In opposition to Dyer, John Maloof, editor of the new documentary film on Maier, says: One of the things that fascinated me early on was the fact that Maier was shooting photos prolifically while she had a career as a nanny and, at the same time, didn’t show her work to anyone for feedback. So, to me, this is the mark of a true artist; someone who can create a large body of work by themselves as an expression of their true self and it speaks to all of us in our own way. That’s important. She didn’t try to become famous, she didn’t create images for others and she didn’t see things that she knew others would appreciate. She saw the world in a personal, uninfluenced way, and her photos are a raw depiction of that world she saw. The photos are beautiful and important because, not only are they great images, they are not contrived. …

In my personal writing I’m working on a story about a person who suddenly (unexpectedly?) finds herself at the outskirts of the world. I don’t know very much about my character yet, and amongst the things I’m wondering about, is if her exclusion from the world as we know it is a result of choice or if she is expelled.

In some ways the story of Maier is a parallel to what I’m working on, and not knowing my character yet, I find the contradictory views of Dyer and Maloof  very-very interesting. I really need to have a closer look at Maier’s life and work  – !

……………….

ps: Julia Cameron would call my experience an example of Syncronicity. Synchronicity is the experience of two or more events as meaningfully related, whereas they are unlikely to be causally related. Syncronicity, says Cameron, is a coincidence that’s meant to be


6 thoughts on “… discovered, but still a secrets

  1. Thank you for this Sigrun. Vivian Maier is certainly enigmatic. There was a full-length feature about her on TV here in Britain a short while ago.There is something very poignant about her work being shown, admired and profited from after her death. In particular as she herself lived in such penury. I am not sure about the ‘true artist’ bit, nor about the ‘uninfluenced’ description either – she was a sophisticated woman despite her circumstances. And sharing is surely part of the creative experience, or is it?

    The one aspect of Maier’s career which I find truly puzzling is that she never saw most of her photos as she could not afford to have them printed. If a tree falls in a forest and nobody hears it…

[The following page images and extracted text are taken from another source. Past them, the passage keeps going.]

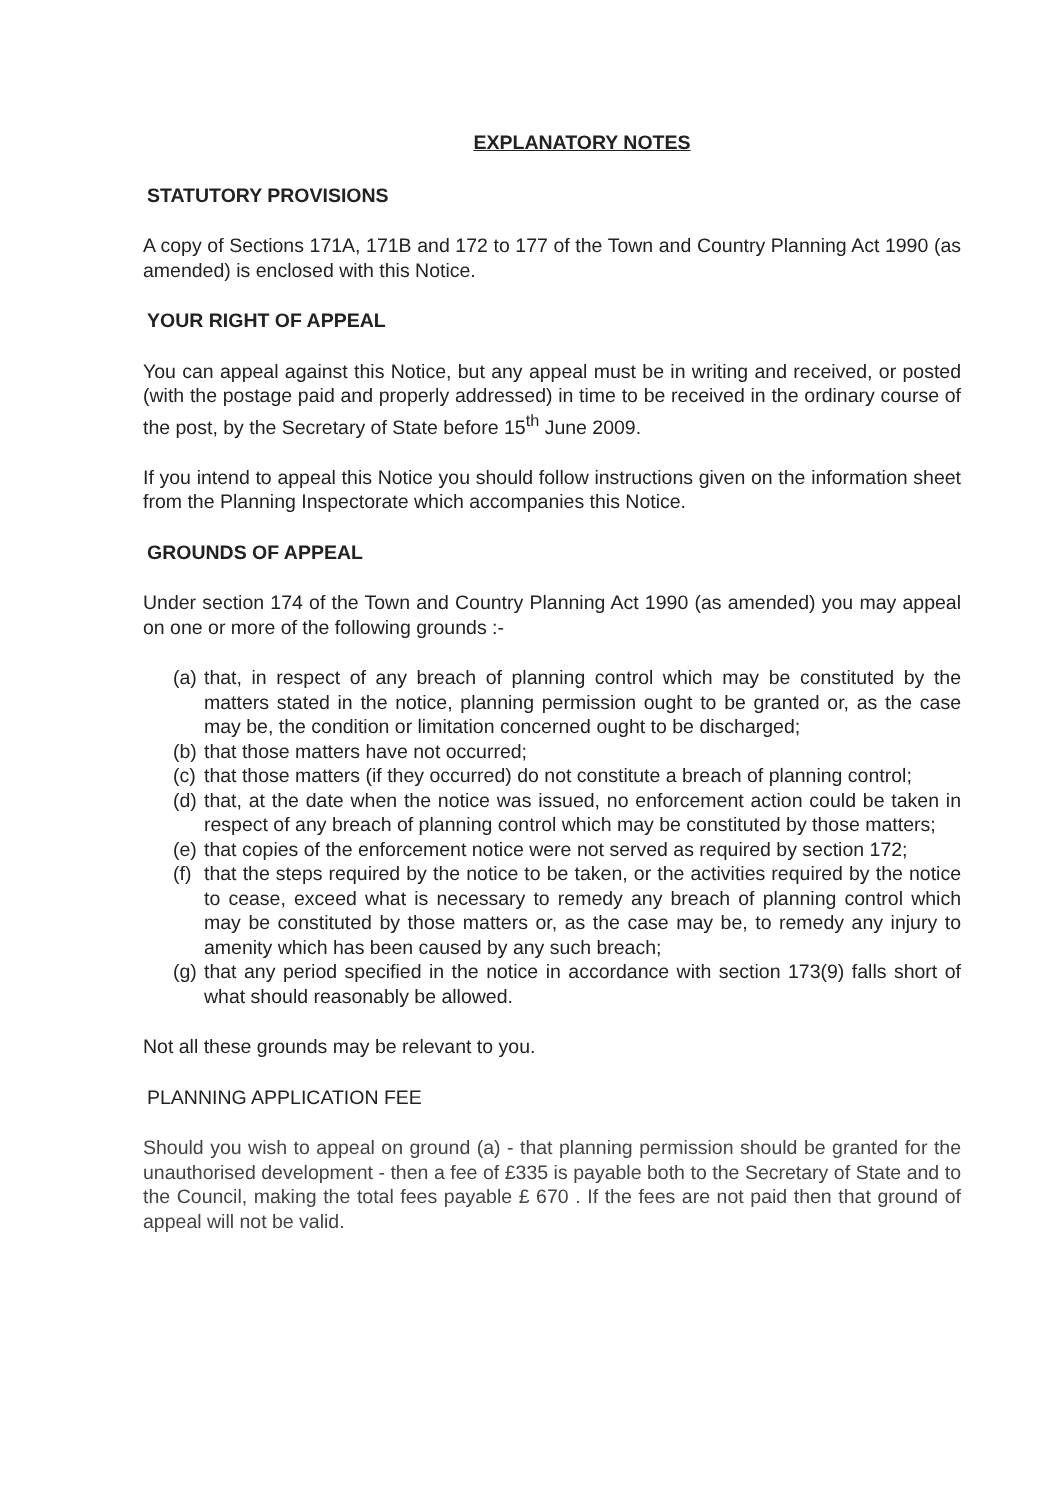EXPLANATORY NOTES
STATUTORY PROVISIONS
A copy of Sections 171A, 171B and 172 to 177 of the Town and Country Planning Act 1990 (as amended) is enclosed with this Notice.
YOUR RIGHT OF APPEAL
You can appeal against this Notice, but any appeal must be in writing and received, or posted (with the postage paid and properly addressed) in time to be received in the ordinary course of the post, by the Secretary of State before 15<sup>th</sup> June 2009.
If you intend to appeal this Notice you should follow instructions given on the information sheet from the Planning Inspectorate which accompanies this Notice.
GROUNDS OF APPEAL
Under section 174 of the Town and Country Planning Act 1990 (as amended) you may appeal on one or more of the following grounds :-
(a) that, in respect of any breach of planning control which may be constituted by the matters stated in the notice, planning permission ought to be granted or, as the case may be, the condition or limitation concerned ought to be discharged;
(b) that those matters have not occurred;
(c) that those matters (if they occurred) do not constitute a breach of planning control;
(d) that, at the date when the notice was issued, no enforcement action could be taken in respect of any breach of planning control which may be constituted by those matters;
(e) that copies of the enforcement notice were not served as required by section 172;
(f) that the steps required by the notice to be taken, or the activities required by the notice to cease, exceed what is necessary to remedy any breach of planning control which may be constituted by those matters or, as the case may be, to remedy any injury to amenity which has been caused by any such breach;
(g) that any period specified in the notice in accordance with section 173(9) falls short of what should reasonably be allowed.
Not all these grounds may be relevant to you.
PLANNING APPLICATION FEE
Should you wish to appeal on ground (a) - that planning permission should be granted for the unauthorised development - then a fee of £335 is payable both to the Secretary of State and to the Council, making the total fees payable £ 670 . If the fees are not paid then that ground of appeal will not be valid.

    1. Thank you for commenting! In many ways I am attempted to agree with you; who would want not to be able to afford printing ones images? But, even if the funding is meager, there is a certain freedom to anonymity.

      Samuel Beckett, when receiving the Nobel Prize, could not be reached for comment on the prize. He was reported by his Paris publisher to be out of touch in Tunisia, and Nobel officials were unable to say whether he had received word of the award. Beckett had heard: and his reaction was to hide. Such a focus made it extremely difficult for him to work.

      I do not think this has to do with being a true artist or not, I believe it has to do with personality. But it is nevertheless interesting to notice that it seems almost impossible for us today, to believe in not wanting fame and recognition.

  2. fantastic! both the story of Vivian Maier’s photography and life, as your blogpost. i think i agree with Maloof for now, but i know i will have so see the documentary and i know i might change my mind; is art for the artist, or for the observer? very, very interesting indeed.

  3. I found it really haunting of both her story and her photos when I first came across Vivian Maier.
    Is creating really about sharing? Not sure, but I have my doubts. Everyone has different motivation.
    Can over-sharing alter one’s creative mind? Not necessarily good or bad thing, but simply alter? Can an artist who was an intensely private person wished to protect that creative mind?
    I don’t think Vivian Maier’s story is singular, but her work sure makes her stand out. I know so many productive artists who aren’t active in showing. So much of it is because the opportunities not there. Sometimes it’s the lack of personality for networking or self-promotion, which takes good amount of time and energy, and a very necessary step for showing in today’s climate.